Nihayet sözünü ancak yirmi kişiye dinletebildi. Yirmi erkek sipahi bu cesur arslan kadının yanında kaldı. Sipahilerin ileri gelenlerinden birisi sordu:
– Hatun; yirmi kişi ile düşmana nasıl karşı geleceğiz, ne yapacağız?
Emine güldü:
– Düşmana barınacak bir yer bırakmamakla onu mahvedeceğiz. Acemka ve onun civarındaki 120 köy, suların donmaya, buz tutmaya başladığı bu zamanda, düşman ordusu için en mükemmel bir mezar halini alır. Bahusus muhtemel (- çok ihtimalli) bir savaş karşısında, Türk ordusunun bütün erzakı buradaki depolardadır. Biz bunları olduğu gibi Ruslara teslim edecek olursak, geriden gelmekte olan Osmanlı imdat kuvveti ne yapabilir? Yapılacak tek işimiz var: Şehri ve köyleri ateşe vermek. Daha Rus ordusunun yetişmesine beş altı gün vakit var…
Savaşlardan savaşlara koşmuş, her savaşta kahramanlıklarıyla ün salmış bu yirmi serdengeçti sipahi, hatunun sözlerini pek mâkul bulmuşlardı. Evvelâ Acemka, sonra da bütün köyler yakılıyor, erzak ambarları, cephanelikler kül oluyor, havaya uçuyordu.
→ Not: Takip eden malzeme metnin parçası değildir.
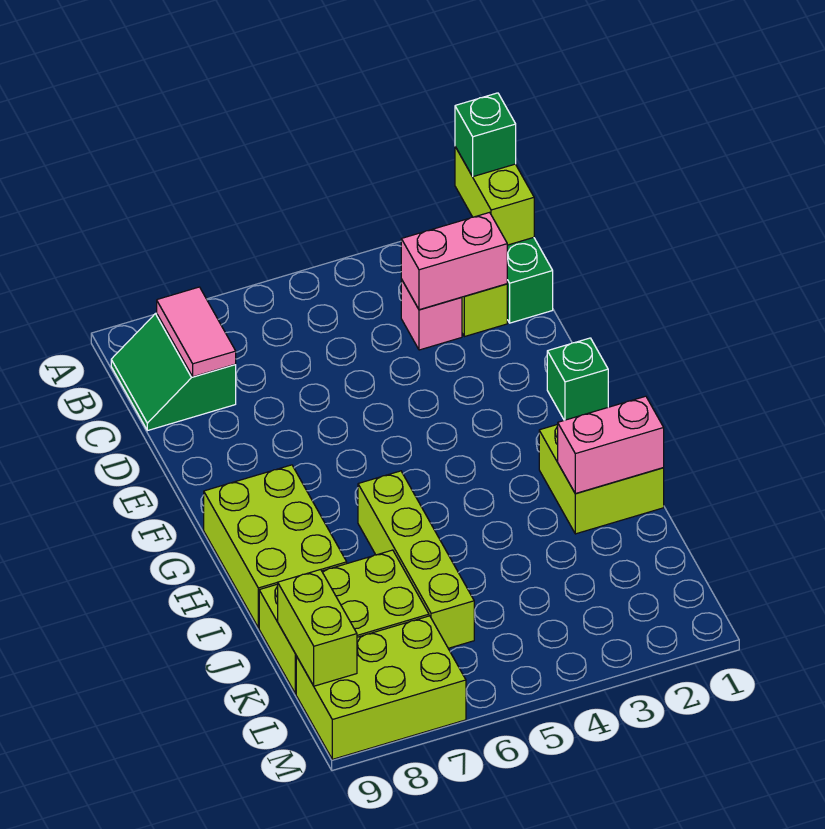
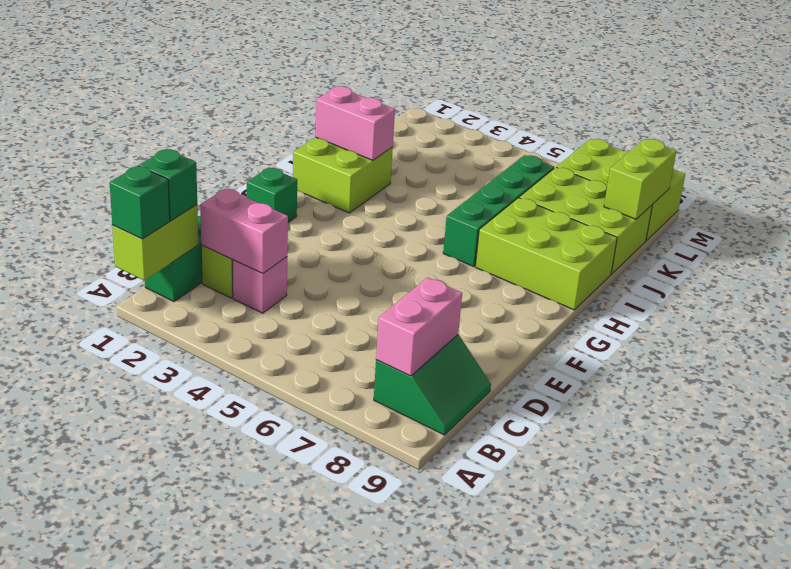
none -> green 1x1 brick [139,149,197,221]
pink 1x2 tile [157,287,236,377] -> pink 1x2 brick [376,278,462,376]
lime 2x3 brick [204,465,347,628] -> lime 2x3 brick turned to [475,198,617,310]
lime 1x4 brick [358,471,474,648] -> green 1x4 brick [443,155,554,267]

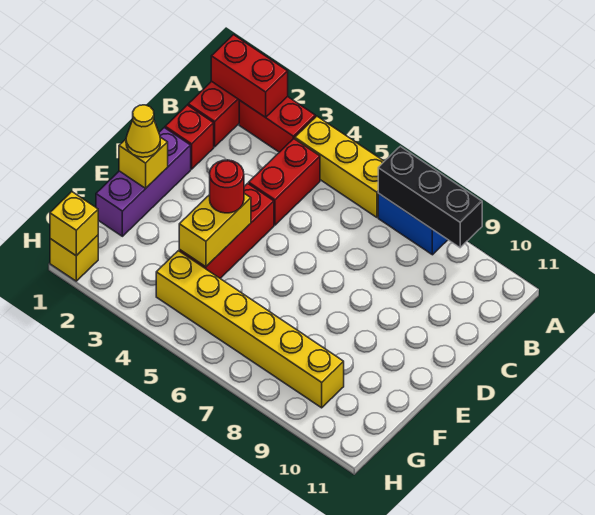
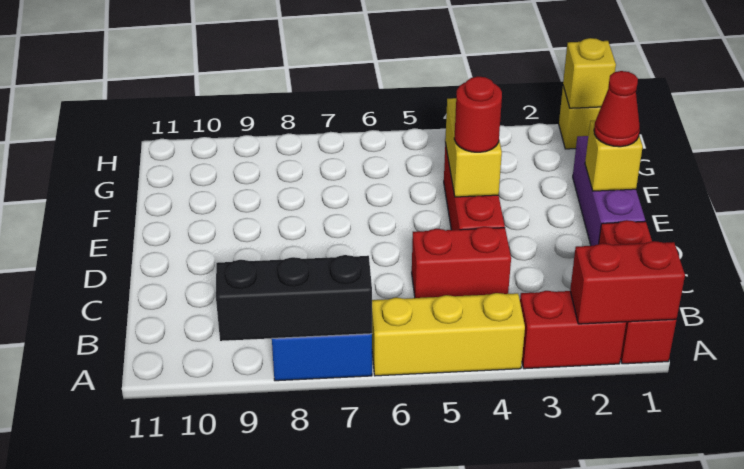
red 1x2 brick [249,139,320,225] -> red 1x2 brick turned to [412,227,511,298]
yellow 1x1 cone [126,105,160,157] -> red 1x1 cone [594,71,640,147]
yellow 1x6 brick [156,251,344,408] -> none

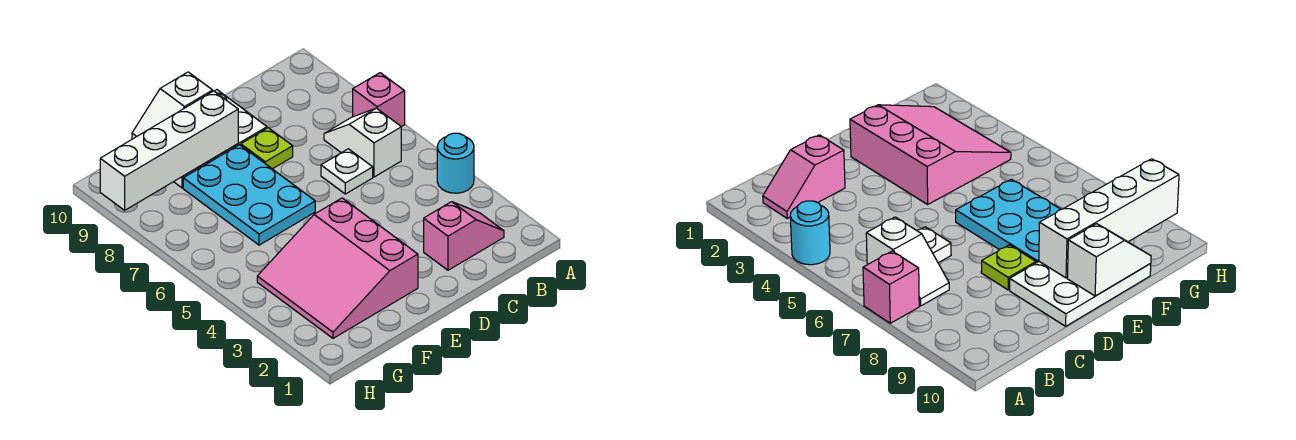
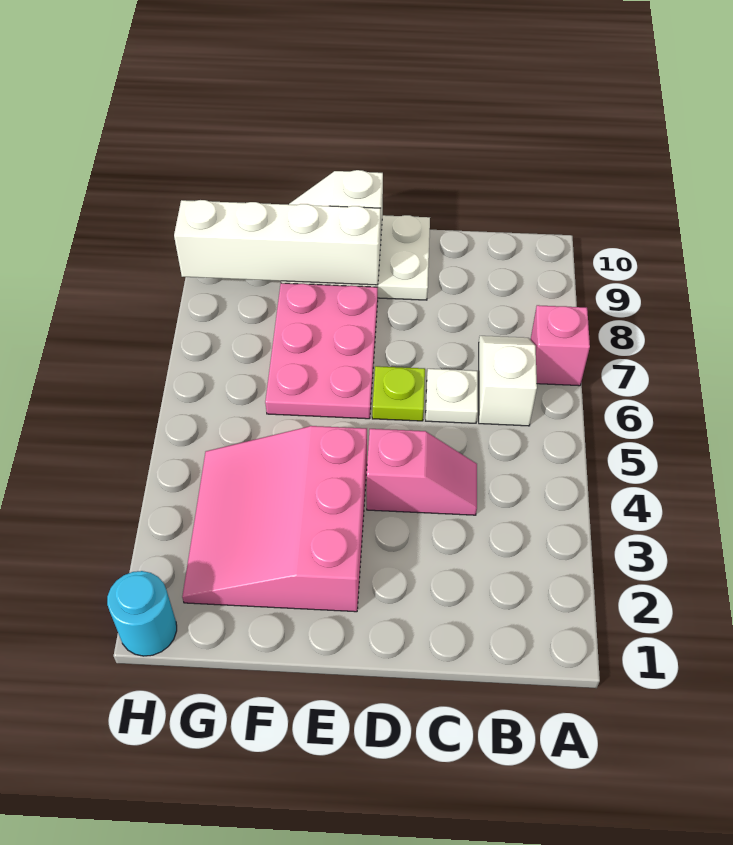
cyan 1x1 round brick [437,133,474,193] -> cyan 1x1 round brick moved to [107,571,177,656]
pink 1x2 slope [424,202,504,270] -> pink 1x2 slope moved to [367,429,477,515]
lime 1x1 plate [241,128,293,169] -> lime 1x1 plate moved to [372,366,425,421]
cyan 2x3 plate [183,145,315,245] -> pink 2x3 plate [265,283,378,419]

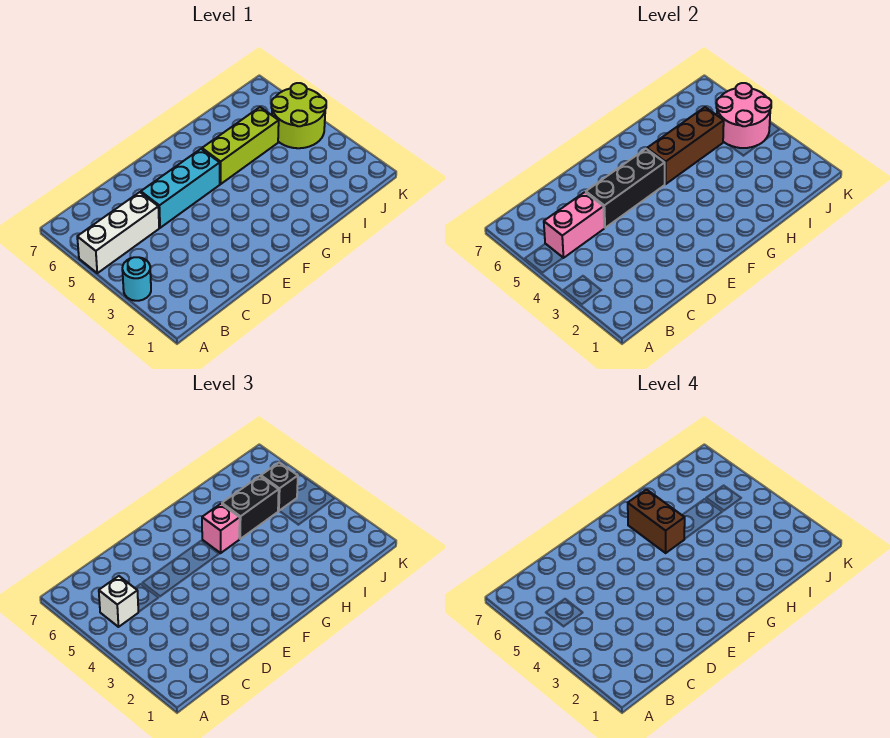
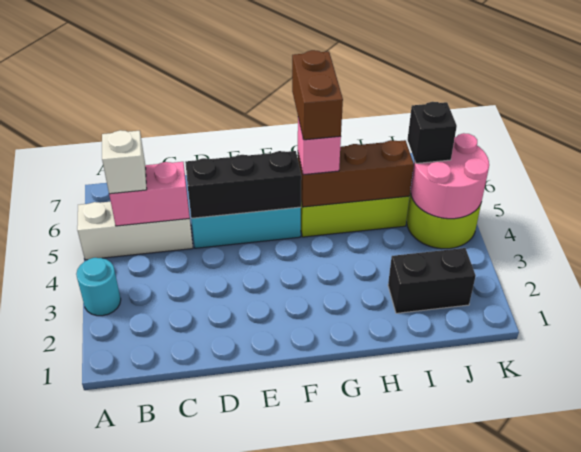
black 1x2 brick [222,476,279,539] -> black 1x2 brick moved to [388,248,476,313]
Rus süvarileri burada cephane ve erzak bulacaklarını bildikleri için çok tedbirsiz gelmişlerdi. Fakat şimdi onların yerine, cephaneliklerden çıkan, tıpkı şiddetli gök gürültülerini andıran tarakalar duyuluyordu. Her ne bahasına olursa olsun, son yanmamış birkaç köyü elde etmek istediler. Gerek kendilerini, gerekse hayvanlarını barındırmak için bunlar lâzımdı. Fakat ilk hücum istedikleri köyde Emine Banu`nun ateşi ile karşılaştılar. Hatun bir taraftan savaşıyor, diğer taraftan da bu son köyleri yakıyordu. Düşmanın ateşi çok mühlik (-öldürücü), çok dehşetli idi. Fakat Emine`yi korkutmuyordu. Cesur kadın, yanında kalan birkaç kişi ile son cephanelikleri de ateşledi ve ondan sonra yanan bir kalenin üstüne çıktı. Alay ederek, kahkahalarla gülerek Ruslara beyaz mendil sallıyordu!..
Nihayet, altında yanan kale birdenbire devrildi ve Rus ordusu, karşısında yarı yanmış bir kadın cesedi buldu. Ahmaklar; şehri ve bütün köyleri yakanın, bu Türk kadını olduğunu görerek onu hayretle seyrediyorlardı
Allah tüm kadın ve erkek şehidlerimize rahmet etsin.